Have you ever considered the intricate balance between risk and reward in the financial world? My journey in credit risk management, particularly in managing the “Buy Now, Pay Later” (BNPL) portfolios across Indonesia, Malaysia, Philippines, Vietnam, and Brazil, has been a revelation in this regard. In my 2.5 years of experience, I’ve often paused to reflect on the true nature of my role. Is it just about managing risks, or is there more to it?
Risk and Reward
The common perception of a risk management department is that of a guardian against financial risks. However, it’s crucial to recognize that our role isn’t just about mitigating risks but also about maximizing long-term profits. This realization led me to think that perhaps our department should be more aptly named the Strategy or Policy Department, highlighting our focus on risk-adjusted reward.
The Unpredictability of Risk
In our industry, Application Scorecards and Behaviour Scorecards are standard tools used to predict default probabilities. However, the true challenge arises when the environment evolves faster than our models can adapt. The unpredictability of the market necessitates stress testing for various distress scenarios.
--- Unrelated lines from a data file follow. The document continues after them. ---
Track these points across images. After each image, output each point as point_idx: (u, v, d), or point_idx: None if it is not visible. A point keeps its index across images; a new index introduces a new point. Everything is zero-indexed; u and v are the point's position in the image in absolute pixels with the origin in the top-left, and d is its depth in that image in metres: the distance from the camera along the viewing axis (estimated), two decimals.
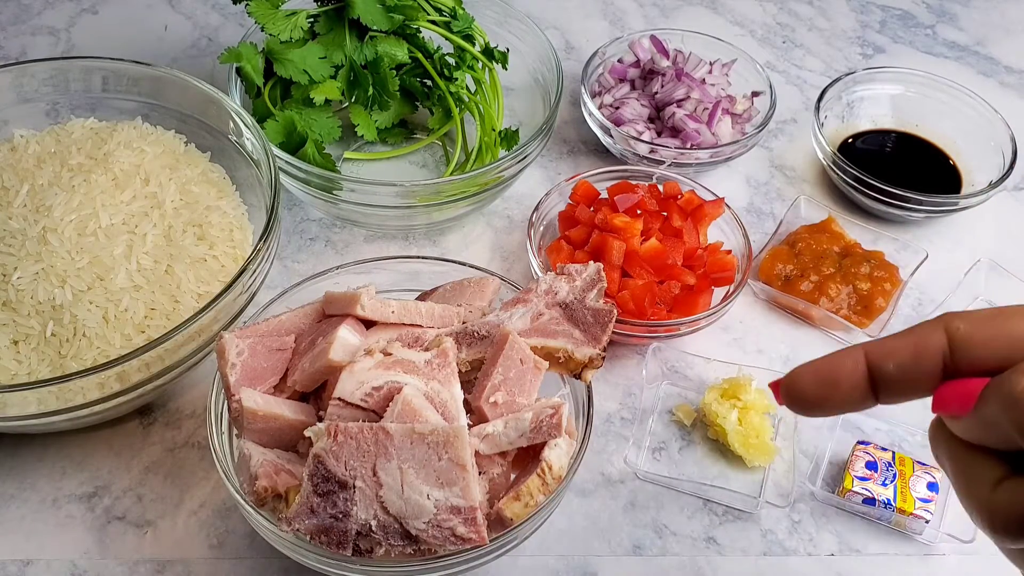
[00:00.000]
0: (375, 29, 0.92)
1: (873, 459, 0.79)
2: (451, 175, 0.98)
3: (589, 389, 0.71)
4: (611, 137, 1.03)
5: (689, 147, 1.02)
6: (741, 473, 0.82)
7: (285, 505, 0.63)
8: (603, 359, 0.70)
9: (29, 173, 0.82)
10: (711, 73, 1.09)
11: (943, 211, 1.00)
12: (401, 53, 0.95)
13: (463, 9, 0.99)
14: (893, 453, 0.80)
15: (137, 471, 0.80)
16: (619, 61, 1.11)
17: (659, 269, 0.88)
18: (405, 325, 0.72)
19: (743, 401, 0.82)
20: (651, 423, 0.86)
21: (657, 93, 1.06)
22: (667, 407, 0.87)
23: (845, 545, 0.79)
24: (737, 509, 0.80)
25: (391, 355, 0.66)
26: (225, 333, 0.69)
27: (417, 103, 1.03)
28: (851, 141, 1.09)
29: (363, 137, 0.97)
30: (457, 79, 0.98)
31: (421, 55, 0.97)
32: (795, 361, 0.90)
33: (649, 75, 1.09)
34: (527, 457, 0.68)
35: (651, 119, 1.07)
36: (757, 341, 0.93)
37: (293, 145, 0.91)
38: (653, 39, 1.10)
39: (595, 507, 0.80)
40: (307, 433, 0.61)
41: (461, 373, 0.68)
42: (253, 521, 0.65)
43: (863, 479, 0.78)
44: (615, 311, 0.72)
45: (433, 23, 0.97)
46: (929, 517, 0.77)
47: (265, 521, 0.63)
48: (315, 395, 0.70)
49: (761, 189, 1.07)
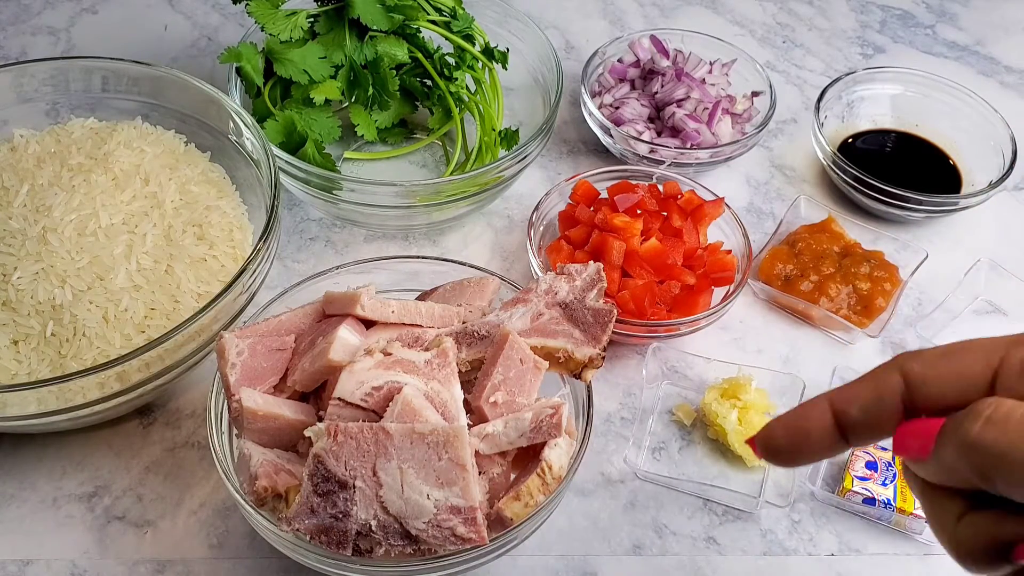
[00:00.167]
0: (375, 29, 0.92)
1: (873, 459, 0.79)
2: (451, 175, 0.98)
3: (589, 389, 0.71)
4: (611, 137, 1.03)
5: (689, 147, 1.02)
6: (741, 473, 0.82)
7: (285, 505, 0.63)
8: (603, 359, 0.70)
9: (29, 173, 0.82)
10: (711, 73, 1.09)
11: (943, 211, 1.00)
12: (401, 53, 0.95)
13: (463, 9, 0.99)
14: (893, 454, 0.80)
15: (137, 471, 0.80)
16: (619, 61, 1.11)
17: (659, 269, 0.88)
18: (405, 325, 0.72)
19: (743, 401, 0.82)
20: (651, 423, 0.86)
21: (657, 93, 1.06)
22: (667, 407, 0.87)
23: (845, 545, 0.79)
24: (737, 509, 0.80)
25: (391, 355, 0.66)
26: (225, 333, 0.69)
27: (417, 103, 1.03)
28: (851, 141, 1.09)
29: (363, 137, 0.97)
30: (457, 79, 0.98)
31: (421, 55, 0.97)
32: (795, 361, 0.91)
33: (649, 75, 1.09)
34: (527, 457, 0.68)
35: (651, 119, 1.07)
36: (757, 341, 0.93)
37: (293, 145, 0.91)
38: (653, 39, 1.10)
39: (595, 507, 0.80)
40: (307, 433, 0.61)
41: (461, 373, 0.68)
42: (253, 521, 0.65)
43: (863, 479, 0.78)
44: (615, 311, 0.72)
45: (433, 23, 0.97)
46: None
47: (265, 521, 0.63)
48: (315, 395, 0.70)
49: (761, 189, 1.07)
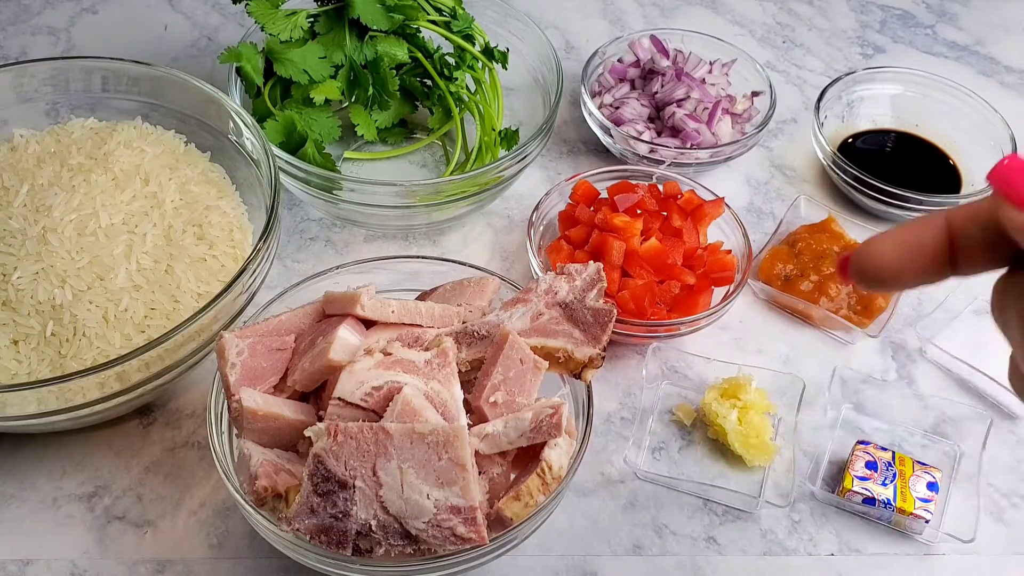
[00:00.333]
0: (375, 29, 0.92)
1: (873, 459, 0.79)
2: (451, 175, 0.98)
3: (589, 389, 0.71)
4: (611, 137, 1.03)
5: (689, 147, 1.02)
6: (741, 473, 0.82)
7: (285, 505, 0.63)
8: (603, 359, 0.70)
9: (29, 173, 0.82)
10: (711, 73, 1.09)
11: (943, 211, 1.00)
12: (401, 53, 0.95)
13: (463, 9, 0.99)
14: (893, 453, 0.80)
15: (137, 471, 0.80)
16: (619, 61, 1.11)
17: (659, 269, 0.88)
18: (405, 325, 0.72)
19: (743, 401, 0.82)
20: (651, 423, 0.86)
21: (657, 93, 1.06)
22: (667, 407, 0.87)
23: (845, 545, 0.79)
24: (737, 509, 0.80)
25: (391, 355, 0.66)
26: (225, 333, 0.69)
27: (417, 103, 1.03)
28: (851, 141, 1.09)
29: (363, 137, 0.97)
30: (457, 79, 0.98)
31: (421, 55, 0.97)
32: (795, 361, 0.91)
33: (649, 75, 1.09)
34: (527, 457, 0.68)
35: (651, 119, 1.07)
36: (757, 341, 0.93)
37: (293, 145, 0.91)
38: (653, 39, 1.10)
39: (595, 507, 0.80)
40: (307, 433, 0.61)
41: (461, 373, 0.68)
42: (253, 521, 0.65)
43: (863, 479, 0.78)
44: (615, 311, 0.72)
45: (433, 23, 0.97)
46: (929, 517, 0.77)
47: (265, 521, 0.63)
48: (315, 395, 0.70)
49: (761, 189, 1.07)
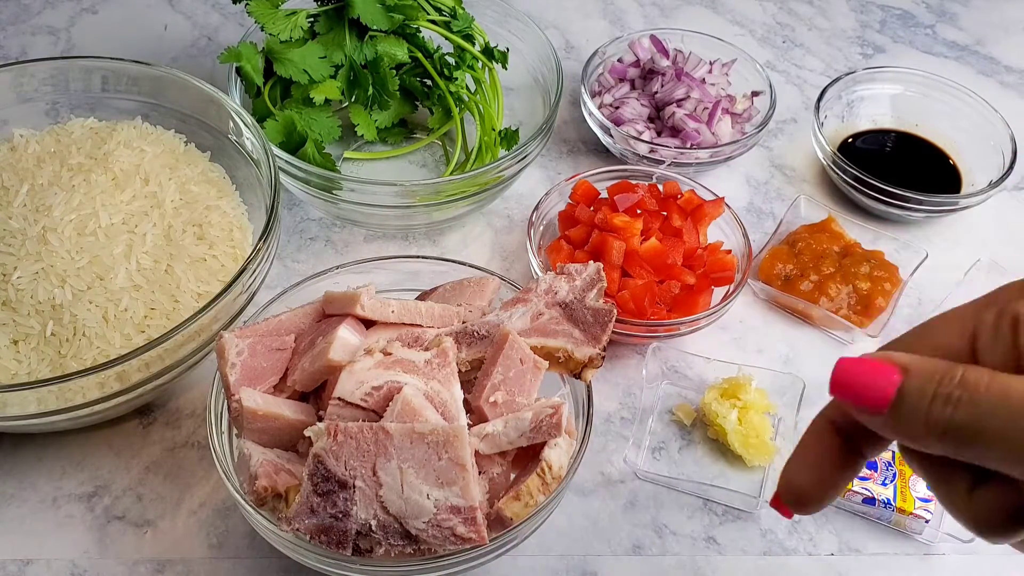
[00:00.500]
0: (375, 29, 0.92)
1: (873, 459, 0.79)
2: (451, 175, 0.98)
3: (589, 389, 0.71)
4: (611, 137, 1.03)
5: (689, 147, 1.02)
6: (741, 473, 0.82)
7: (285, 505, 0.63)
8: (603, 359, 0.70)
9: (29, 173, 0.82)
10: (711, 73, 1.09)
11: (943, 211, 1.00)
12: (401, 53, 0.95)
13: (463, 9, 0.99)
14: (893, 453, 0.80)
15: (137, 471, 0.80)
16: (619, 61, 1.11)
17: (659, 269, 0.88)
18: (405, 325, 0.72)
19: (743, 401, 0.82)
20: (651, 423, 0.86)
21: (657, 93, 1.06)
22: (667, 407, 0.87)
23: (845, 545, 0.79)
24: (737, 509, 0.80)
25: (391, 355, 0.66)
26: (225, 333, 0.69)
27: (417, 103, 1.03)
28: (851, 141, 1.09)
29: (363, 137, 0.97)
30: (457, 79, 0.98)
31: (421, 55, 0.97)
32: (795, 361, 0.91)
33: (649, 75, 1.09)
34: (527, 457, 0.68)
35: (651, 119, 1.07)
36: (757, 341, 0.93)
37: (293, 145, 0.91)
38: (653, 39, 1.10)
39: (595, 507, 0.80)
40: (307, 433, 0.61)
41: (461, 373, 0.68)
42: (253, 521, 0.65)
43: (863, 479, 0.78)
44: (615, 311, 0.72)
45: (433, 23, 0.97)
46: (929, 517, 0.77)
47: (265, 521, 0.63)
48: (315, 395, 0.70)
49: (761, 189, 1.07)
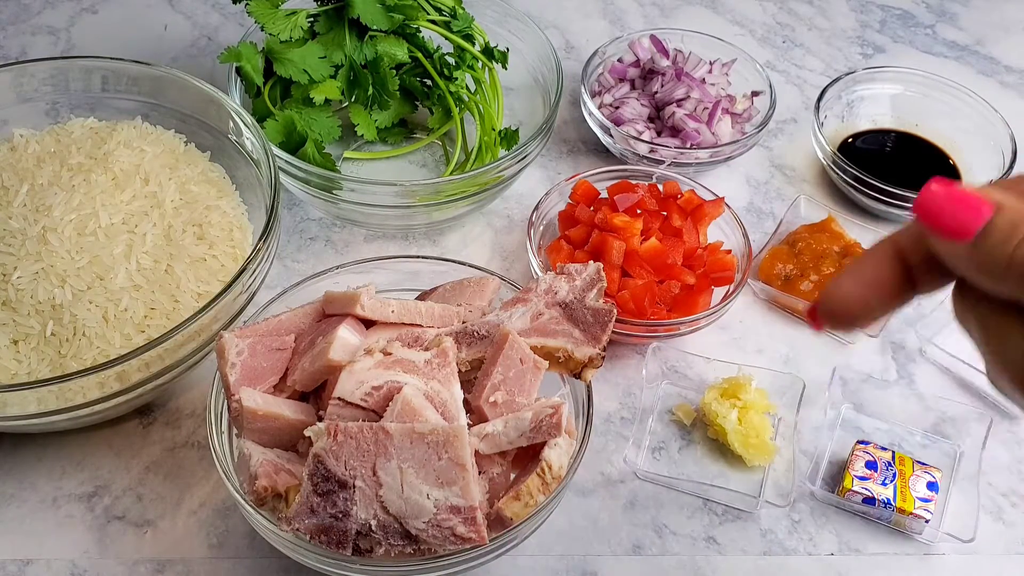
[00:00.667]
0: (375, 29, 0.92)
1: (873, 458, 0.79)
2: (451, 175, 0.98)
3: (589, 389, 0.71)
4: (611, 137, 1.03)
5: (689, 147, 1.02)
6: (741, 473, 0.82)
7: (285, 505, 0.63)
8: (603, 359, 0.70)
9: (29, 173, 0.81)
10: (711, 73, 1.08)
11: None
12: (401, 53, 0.95)
13: (463, 9, 0.99)
14: (893, 453, 0.80)
15: (137, 471, 0.80)
16: (619, 61, 1.11)
17: (659, 269, 0.88)
18: (405, 325, 0.72)
19: (743, 401, 0.82)
20: (651, 423, 0.86)
21: (657, 93, 1.06)
22: (667, 407, 0.87)
23: (845, 545, 0.79)
24: (737, 509, 0.80)
25: (391, 355, 0.66)
26: (225, 333, 0.69)
27: (417, 103, 1.03)
28: (851, 141, 1.09)
29: (363, 137, 0.97)
30: (457, 79, 0.98)
31: (421, 55, 0.97)
32: (795, 361, 0.91)
33: (649, 75, 1.09)
34: (527, 457, 0.68)
35: (651, 119, 1.07)
36: (757, 341, 0.93)
37: (293, 145, 0.91)
38: (653, 39, 1.10)
39: (595, 507, 0.80)
40: (307, 433, 0.61)
41: (461, 373, 0.68)
42: (253, 521, 0.65)
43: (863, 478, 0.78)
44: (615, 311, 0.72)
45: (433, 23, 0.97)
46: (929, 517, 0.77)
47: (265, 521, 0.63)
48: (315, 395, 0.70)
49: (761, 189, 1.07)
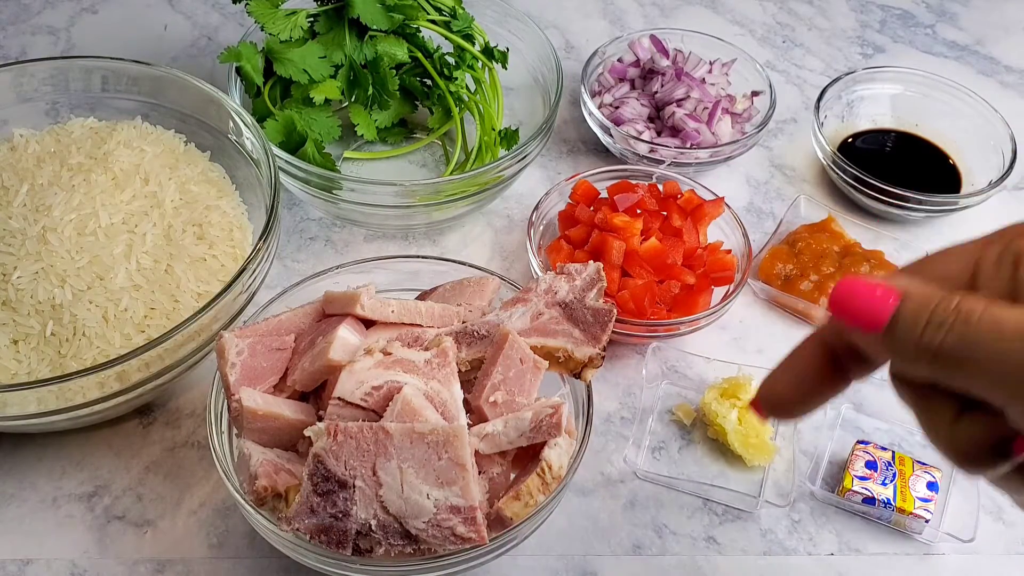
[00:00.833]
0: (375, 28, 0.92)
1: (873, 458, 0.79)
2: (451, 175, 0.98)
3: (589, 388, 0.71)
4: (611, 137, 1.03)
5: (689, 147, 1.02)
6: (741, 473, 0.82)
7: (285, 504, 0.63)
8: (603, 358, 0.70)
9: (29, 173, 0.81)
10: (711, 73, 1.08)
11: (943, 211, 1.00)
12: (401, 52, 0.95)
13: (463, 8, 0.99)
14: (893, 452, 0.80)
15: (137, 471, 0.80)
16: (619, 60, 1.11)
17: (659, 269, 0.88)
18: (405, 325, 0.72)
19: (743, 401, 0.82)
20: (651, 423, 0.86)
21: (657, 93, 1.06)
22: (667, 407, 0.87)
23: (845, 545, 0.79)
24: (737, 509, 0.80)
25: (391, 354, 0.66)
26: (225, 333, 0.69)
27: (417, 102, 1.03)
28: (851, 141, 1.09)
29: (363, 136, 0.97)
30: (457, 78, 0.98)
31: (421, 54, 0.97)
32: None
33: (649, 75, 1.09)
34: (527, 456, 0.68)
35: (651, 119, 1.07)
36: (757, 341, 0.93)
37: (293, 145, 0.91)
38: (653, 39, 1.10)
39: (595, 507, 0.80)
40: (307, 433, 0.61)
41: (461, 373, 0.68)
42: (253, 521, 0.65)
43: (863, 478, 0.78)
44: (615, 310, 0.72)
45: (433, 22, 0.97)
46: (929, 516, 0.77)
47: (265, 521, 0.63)
48: (315, 395, 0.70)
49: (761, 189, 1.07)
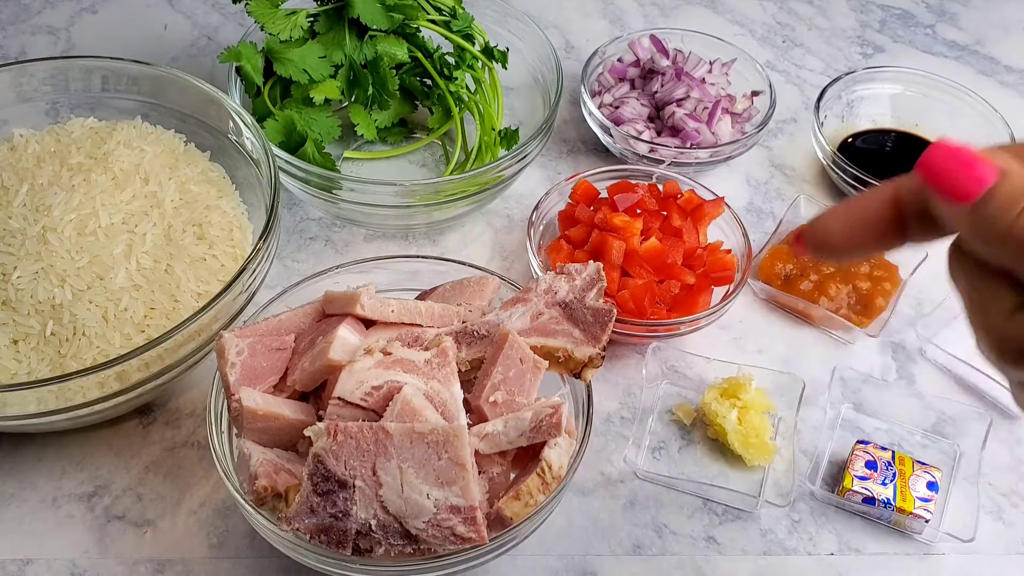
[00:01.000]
0: (375, 28, 0.92)
1: (873, 458, 0.79)
2: (451, 174, 0.98)
3: (589, 388, 0.71)
4: (611, 136, 1.03)
5: (689, 146, 1.02)
6: (741, 472, 0.82)
7: (285, 504, 0.63)
8: (603, 358, 0.70)
9: (29, 173, 0.81)
10: (711, 72, 1.08)
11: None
12: (401, 52, 0.95)
13: (463, 8, 0.99)
14: (893, 452, 0.80)
15: (137, 470, 0.80)
16: (619, 60, 1.11)
17: (659, 268, 0.88)
18: (405, 324, 0.72)
19: (743, 400, 0.82)
20: (651, 422, 0.86)
21: (657, 92, 1.06)
22: (667, 406, 0.87)
23: (845, 545, 0.79)
24: (737, 508, 0.80)
25: (391, 354, 0.66)
26: (225, 332, 0.69)
27: (417, 102, 1.03)
28: (851, 140, 1.09)
29: (363, 136, 0.97)
30: (457, 78, 0.98)
31: (421, 54, 0.97)
32: (795, 361, 0.91)
33: (649, 74, 1.09)
34: (527, 456, 0.68)
35: (651, 118, 1.07)
36: (757, 341, 0.93)
37: (293, 144, 0.91)
38: (653, 38, 1.10)
39: (595, 507, 0.80)
40: (307, 432, 0.61)
41: (461, 372, 0.68)
42: (253, 520, 0.65)
43: (863, 478, 0.78)
44: (615, 310, 0.72)
45: (433, 22, 0.97)
46: (929, 516, 0.77)
47: (265, 520, 0.63)
48: (315, 394, 0.70)
49: (761, 188, 1.07)
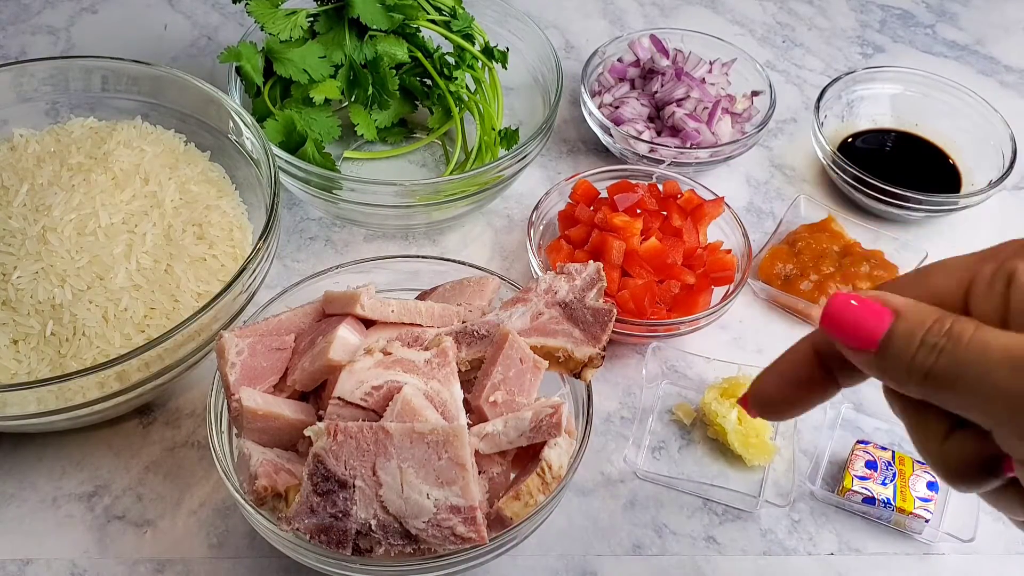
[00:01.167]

In essence, the heart of risk management lies in managing the portfolio’s composition and structure, preparing us for unforeseen changes.
Short Term Risk
One critical lesson I’ve learned is the danger of a short-term perspective on risk. Economic cycles are often driven by human nature – our collective greed during good times leads to overexpansion, reducing our margin for error. It’s crucial to maintain a long-term view to avoid being caught off-guard when the tide turns.
Reflecting on my responsibilities, I see my role as twofold: developing strategies which dictate the action to take (say Approval and Limit) for various customer states (say credit scores) to maximize long-term rewards and adapting our portfolio composition to mitigate unexpected and delayed risks.
The intricacies of our day-to-day tasks are manifold. They range from the technicalities of quantifying long-term rewards to the tactical considerations of determining optimal actions. Additionally, a significant part of our strategic thinking goes into deciphering the ideal portfolio structure — a constant balancing act between risk and return. While these tasks are diverse and complex, they all orbit around our two central themes.